Familia sin nombre
Familia sin nombre Los gobernadores Sidenham, Bagot, Metcalfe, Elgin, Monck, que la Metrópoli mandó sucesivamente al Canadá, cedieron poco a poco de las pretensiones de la Corona, y después la Constitución de 1867 estableció sobre inquebrantables bases la confederación canadiense. En dicha época fue cuando se trató de la cuestión de la capital a favor de Quebec, optándose al cabo por Ottawa.

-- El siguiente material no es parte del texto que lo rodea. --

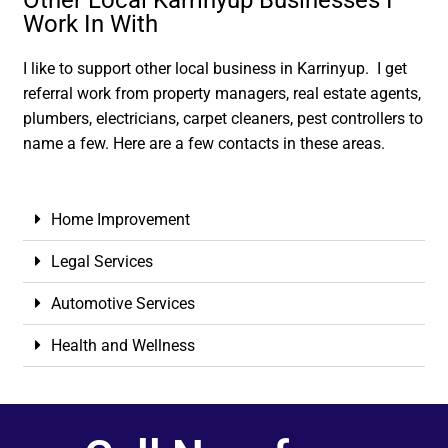
Other Local Karrinyup Businesses I
Work In With
I like to support other local business in Karrinyup. I get
referral work from property managers, real estate agents,
plumbers, electricians, carpet cleaners, pest controllers to
name a few. Here are a few contacts in these areas.
Home Improvement
Legal Services
Automotive Services
Health and Wellness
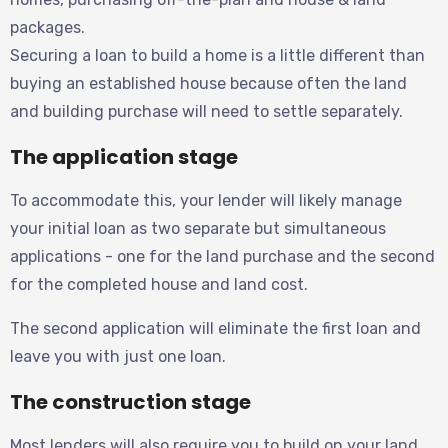
packages.
Securing a loan to build a home is a little different than
buying an established house because often the land
and building purchase will need to settle separately.
The application stage
To accommodate this, your lender will likely manage
your initial loan as two separate but simultaneous
applications - one for the land purchase and the second
for the completed house and land cost.
The second application will eliminate the first loan and
leave you with just one loan.
The construction stage
Most lenders will also require you to build on your land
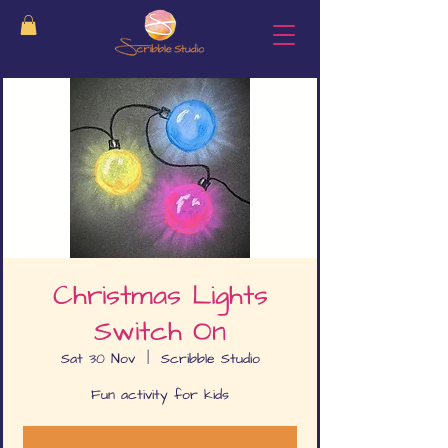
Christmas Lights
Switch On
Sat 30 Nov
  |  
Scribble Studio
Fun activity for kids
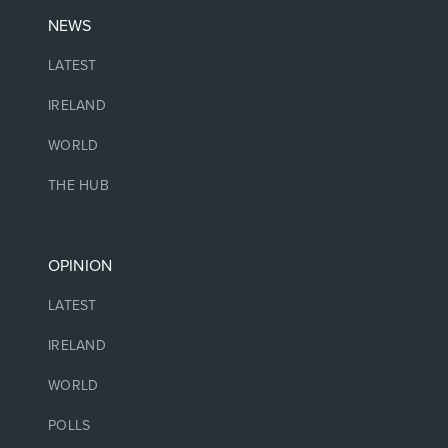
NEWS
LATEST
IRELAND
WORLD
THE HUB
OPINION
LATEST
IRELAND
WORLD
POLLS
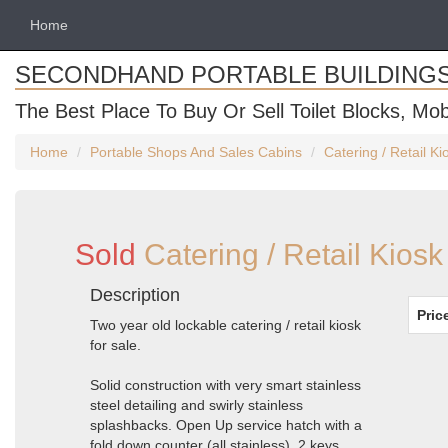
Home
SECONDHAND PORTABLE BUILDING
The Best Place To Buy Or Sell Toilet Blocks, Mob
Home
Portable Shops And Sales Cabins
Catering / Retail K
Sold
Catering / Retail Kios
Description
Pric
Two year old lockable catering / retail kiosk
for sale.
Solid construction with very smart stainless
steel detailing and swirly stainless
splashbacks. Open Up service hatch with a
fold down counter (all stainless). 2 keys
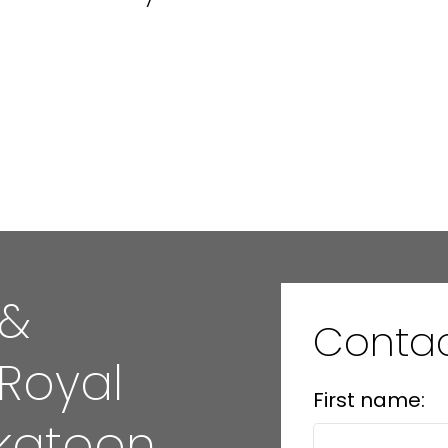
 &
Conta
 Royal
First name:
katoon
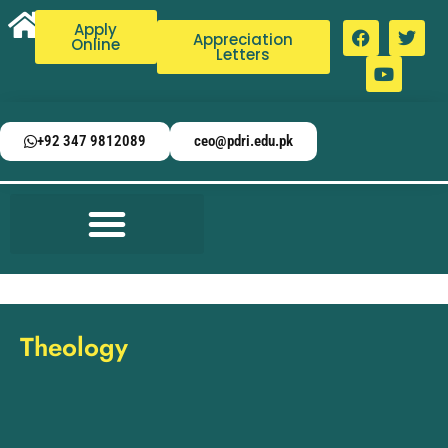
Apply
Appreciation
Online
Letters
+92 347 9812089
ceo@pdri.edu.pk
Theology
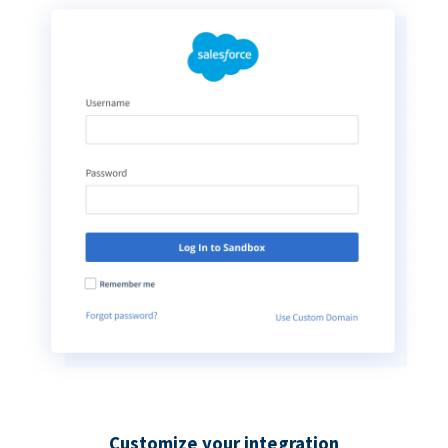
Customize your integration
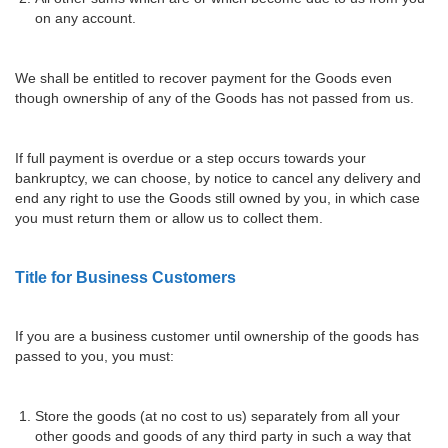
on any account.
We shall be entitled to recover payment for the Goods even
though ownership of any of the Goods has not passed from us.
If full payment is overdue or a step occurs towards your
bankruptcy, we can choose, by notice to cancel any delivery and
end any right to use the Goods still owned by you, in which case
you must return them or allow us to collect them.
Title for Business Customers
If you are a business customer until ownership of the goods has
passed to you, you must:
Store the goods (at no cost to us) separately from all your
other goods and goods of any third party in such a way that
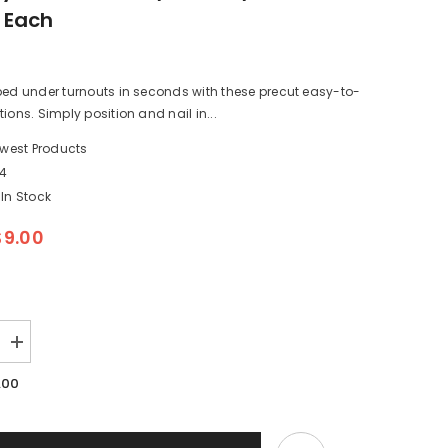
1 Each
bed under turnouts in seconds with these precut easy-to-
ions. Simply position and nail in...
west Products
24
In Stock
$9.00
Increase
quantity
for
.00
Midwest
Products
3024
-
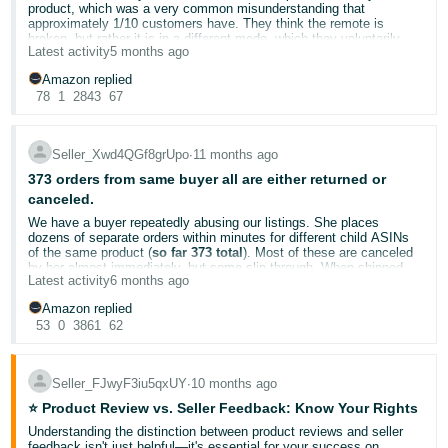
There MUST be some limit. Sellers cannot take unlimited losses
product, which was a very common misunderstanding that
Order Defect Rate
to understand how customer service
Tiếng
because someone decides to override a 30-day policy without any
approximately 1/10 customers have. They think the remote is
impacts your account health
Việt -
transparency. We invest money, take risk, pay fees, and then
broken, but rather it is in a different mode, which they voluntarily
Manage Returns
for handling return-related interactions
Amazon casually allows returns 270+ days after the sale?
Latest activity
5 months ago
switch to and don't realize changes the settings. We have clarified
VN
this on our customization software (which the customer HAS to use
This is extremely unfair, unreasonable, and damaging to sellers.
No story is too small. Your experience could be exactly what
Amazon replied
to be able to use the remote), guide page, and our troubleshooting
another seller needs to hear today.
This return is well outside the policy, so I expect Amazon to
78
1
2843
67
page multiple times; however, some customers just refuse to look
Deutsch
reimburse me for the item value and restore my inventory or
and just press the return button because it's that easy for them.
payment accordingly.
- DE
Drop your wins, challenges, and tips below! 👇
Because if this continues, no seller can operate sustainably on this
Seller_Xwd4QGf8grUpo
∙
11 months ago
platform.
Português
I expect a proper response on this.
373 orders from same buyer all are either returned or
- BR
canceled.
We have a buyer repeatedly abusing our listings. She places
I want to be able to reach out to this customer so I can let them
中
dozens of separate orders within minutes for different child ASINs
know that all they have to do is flip a button on the side of their
of the same product (
so far 373 total
). Most of these are canceled
remote to go back to their previous settings, but I, for some reason,
文
by her almost immediately, but some slip through. When shipped,
cannot do that because of Amazon policies.
Latest activity
6 months ago
she opens and returns them, repacking in packages from another
-
My product packaging has a QR code which directly leads the
business she is affiliated with.
customers to the guide page on our website, where they can both
Amazon replied
TW
She has opted out of buyer–seller messaging
, so there is no way
look in the troubleshooting section and find the easy solution, or just
53
0
3861
62
to contact her. Amazon provides no option to block buyers, so we
ask for help.
blocked her internally by name and address. However, she simply
日
Amazon should make reaching out to customers easier, or at the
changed the first name (keeping the same last name), and more
very least, provide a channel for customers to contact the seller
orders were placed and returned.
本
Seller_FJwyF3iu5qxUY
∙
10 months ago
before they leave a review.
We’ve submitted
multiple reports to Amazon, but the buyer’s
I would also like for someone from the Amazon team to look into
語
⭐ Product Review vs. Seller Feedback: Know Your Rights
account has not been restricted
. This has cost us
hundreds of
this review and delete it because the customer has probably already
dollars in processing, outbound shipping, and return shipping,
Understanding the distinction between product reviews and seller
-
returned the remote, and reaching out to them now would be
while also damaging our listing and return metrics
.
feedback isn't just helpful—it's essential for your success on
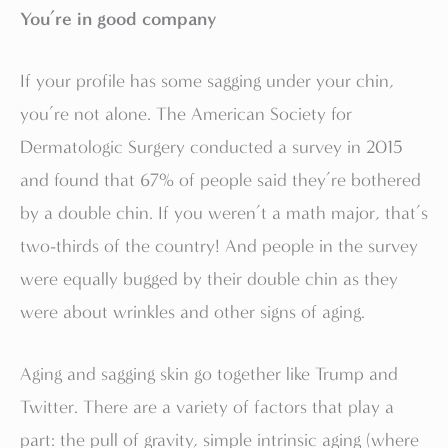
You’re in good company
If your profile has some sagging under your chin,
you’re not alone. The American Society for
Dermatologic Surgery conducted a survey in 2015
and found that 67% of people said they’re bothered
by a double chin. If you weren’t a math major, that’s
two-thirds of the country! And people in the survey
were equally bugged by their double chin as they
were about wrinkles and other signs of aging.
Aging and sagging skin go together like Trump and
Twitter. There are a variety of factors that play a
part: the pull of gravity, simple intrinsic aging (where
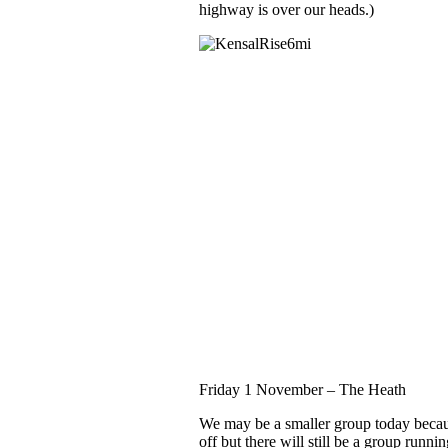
highway is over our heads.)
Friday 1 November
– The Heath
We may be a smaller group today becau
off but there will still be a group runni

Hoy día los lazos que unen a aquella colonia con la Metrópoli son casi nulos. El Canadá es, hablando con propiedad, una potencia libre, bajo el nombre de Dominion of Canada, en donde los elementos franco-canadienses y anglosajones viven, en perfecta igualdad. De cinco millones de habitantes que pueblan aquel territorio, la tercera parte pertenece todavía a la raza francesa.
Todos los años una conmovedora y a su vez elocuente ceremonia reúne a los patriotas de Montreal al pie de la columna erigida en la costa de las Nieves en honor de las víctimas políticas de 1837 y 1838. El día de la inauguración, Mr. Euclide Roy, presidente del Instituto, pronunció un discurso, cuyas últimas palabras encierran la enseñanza que puede sacarse de esta verídica historia:
¡Glorificar la abnegación es crear héroes!